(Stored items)
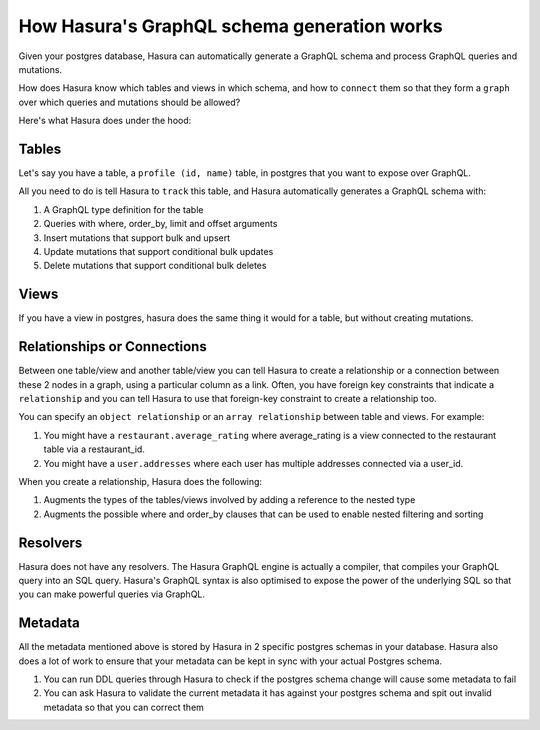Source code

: How Hasura's GraphQL schema generation works
============================================

Given your postgres database, Hasura can automatically generate a GraphQL schema and process GraphQL queries and mutations.

How does Hasura know which tables and views in which schema, and how to ``connect`` them so that they form a ``graph`` over which queries and mutations should be allowed?

Here's what Hasura does under the hood:

Tables
------

Let's say you have a table, a ``profile (id, name)`` table, in postgres that you want to expose over GraphQL.

All you need to do is tell Hasura to ``track`` this table, and Hasura automatically generates a GraphQL schema with:

#. A GraphQL type definition for the table
#. Queries with where, order_by, limit and offset arguments
#. Insert mutations that support bulk and upsert
#. Update mutations that support conditional bulk updates
#. Delete mutations that support conditional bulk deletes

Views
-----

If you have a view in postgres, hasura does the same thing it would for a table, but without creating mutations.

Relationships or Connections
----------------------------

Between one table/view and another table/view you can tell Hasura to create a relationship or a connection between these 2 nodes in a graph, using a particular column as a link. Often, you have foreign key constraints that indicate a ``relationship`` and you can tell Hasura to use that foreign-key constraint to create a relationship too.

You can specify an ``object relationship`` or an ``array relationship`` between table and views. For example:

#. You might have a ``restaurant.average_rating`` where average_rating is a view connected to the restaurant table via a restaurant_id.
#. You might have a ``user.addresses`` where each user has multiple addresses connected via a user_id.

When you create a relationship, Hasura does the following:

#. Augments the types of the tables/views involved by adding a reference to the nested type
#. Augments the possible where and order_by clauses that can be used to enable nested filtering and sorting

Resolvers
---------

Hasura does not have any resolvers. The Hasura GraphQL engine is actually a compiler, that compiles your GraphQL query into an SQL query.
Hasura's GraphQL syntax is also optimised to expose the power of the underlying SQL so that you can make powerful queries via GraphQL.

Metadata
--------

All the metadata mentioned above is stored by Hasura in 2 specific postgres schemas in your database. Hasura also does a lot of work to ensure that your metadata can be kept in sync with your actual Postgres schema.

#. You can run DDL queries through Hasura to check if the postgres schema change will cause some metadata to fail
#. You can ask Hasura to validate the current metadata it has against your postgres schema and spit out invalid metadata so that you can correct them
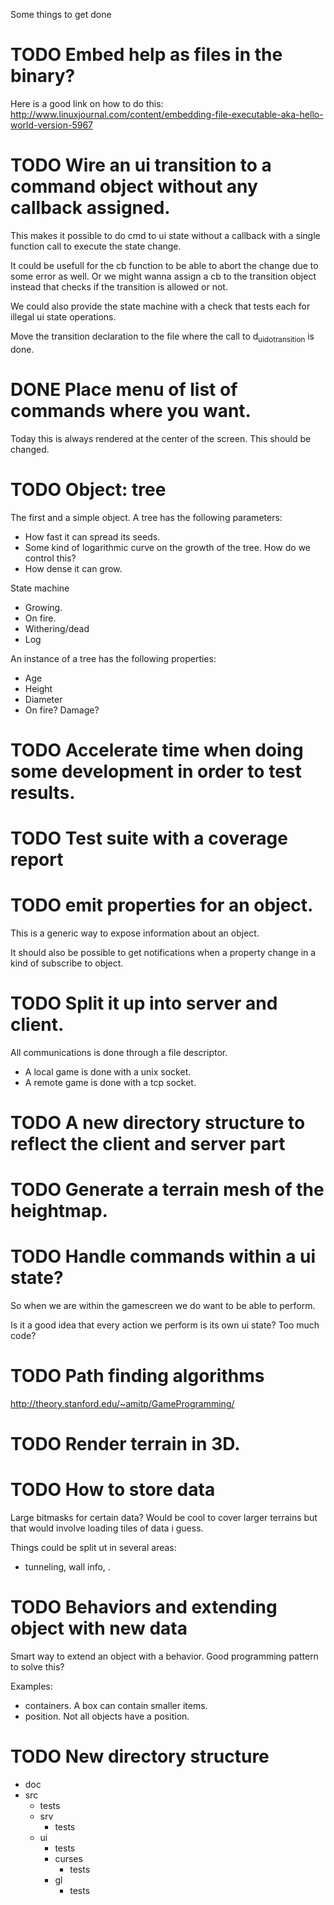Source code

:Some things to get done

* TODO Embed help as files in the binary?
  Here is a good link on how to do this:
  http://www.linuxjournal.com/content/embedding-file-executable-aka-hello-world-version-5967
* TODO Wire an ui transition to a command object without any callback assigned.
  This makes it possible to do cmd to ui state without a callback with a single
  function call to execute the state change.

  It could be usefull for the cb function to be able to abort the change due to
  some error as well. Or we might wanna assign a cb to the transition object
  instead that checks if the transition is allowed or not.

  We could also provide the state machine with a check that tests each for illegal
  ui state operations.

  Move the transition declaration to the file where the call to d_ui_do_transition
  is done.
* DONE Place menu of list of commands where you want.
  Today this is always rendered at the center of the screen. This should be changed.

* TODO Object: tree
  The first and a simple object.
  A tree has the following parameters:
  - How fast it can spread its seeds.
  - Some kind of logarithmic curve on the growth of the tree.
	How do we control this?
  - How dense it can grow.

  State machine
  - Growing.
  - On fire.
  - Withering/dead
  - Log

  An instance of a tree has the following properties:
  - Age
  - Height
  - Diameter
  - On fire? Damage?
* TODO Accelerate time when doing some development in order to test results.
* TODO Test suite with a coverage report
* TODO emit properties for an object.
  This is a generic way to expose information about an object.

  It should also be possible to get notifications when a property change
  in a kind of subscribe to object.

* TODO Split it up into server and client.
  All communications is done through a file descriptor.
  - A local game is done with a unix socket.
  - A remote game is done with a tcp socket.
* TODO A new directory structure to reflect the client and server part
* TODO Generate a terrain mesh of the heightmap.
* TODO Handle commands within a ui state?
  So when we are within the gamescreen we do want to be able to
  perform.

  Is it a good idea that every action we perform is its own ui
  state?
  Too much code?

* TODO Path finding algorithms
  http://theory.stanford.edu/~amitp/GameProgramming/

* TODO Render terrain in 3D.
* TODO How to store data
  Large bitmasks for certain data? Would be cool to cover larger terrains
  but that would involve loading tiles of data i guess.

  Things could be split ut in several areas:
  - tunneling, wall info, .
* TODO Behaviors and extending object with new data
  Smart way to extend an object with a behavior. Good programming pattern
  to solve this?

  Examples:
  - containers. A box can contain smaller items.
  - position. Not all objects have a position.
* TODO New directory structure
  - doc
  - src
    - tests
    - srv
      - tests
    - ui
      - tests
      - curses
        - tests
      - gl
        - tests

*Your instructions*:
Wherever the word "following" occurs in the data, copy that whole line.

*Solution for this task*:
When you create a relationship, Hasura does the following:
  A tree has the following parameters:
  An instance of a tree has the following properties:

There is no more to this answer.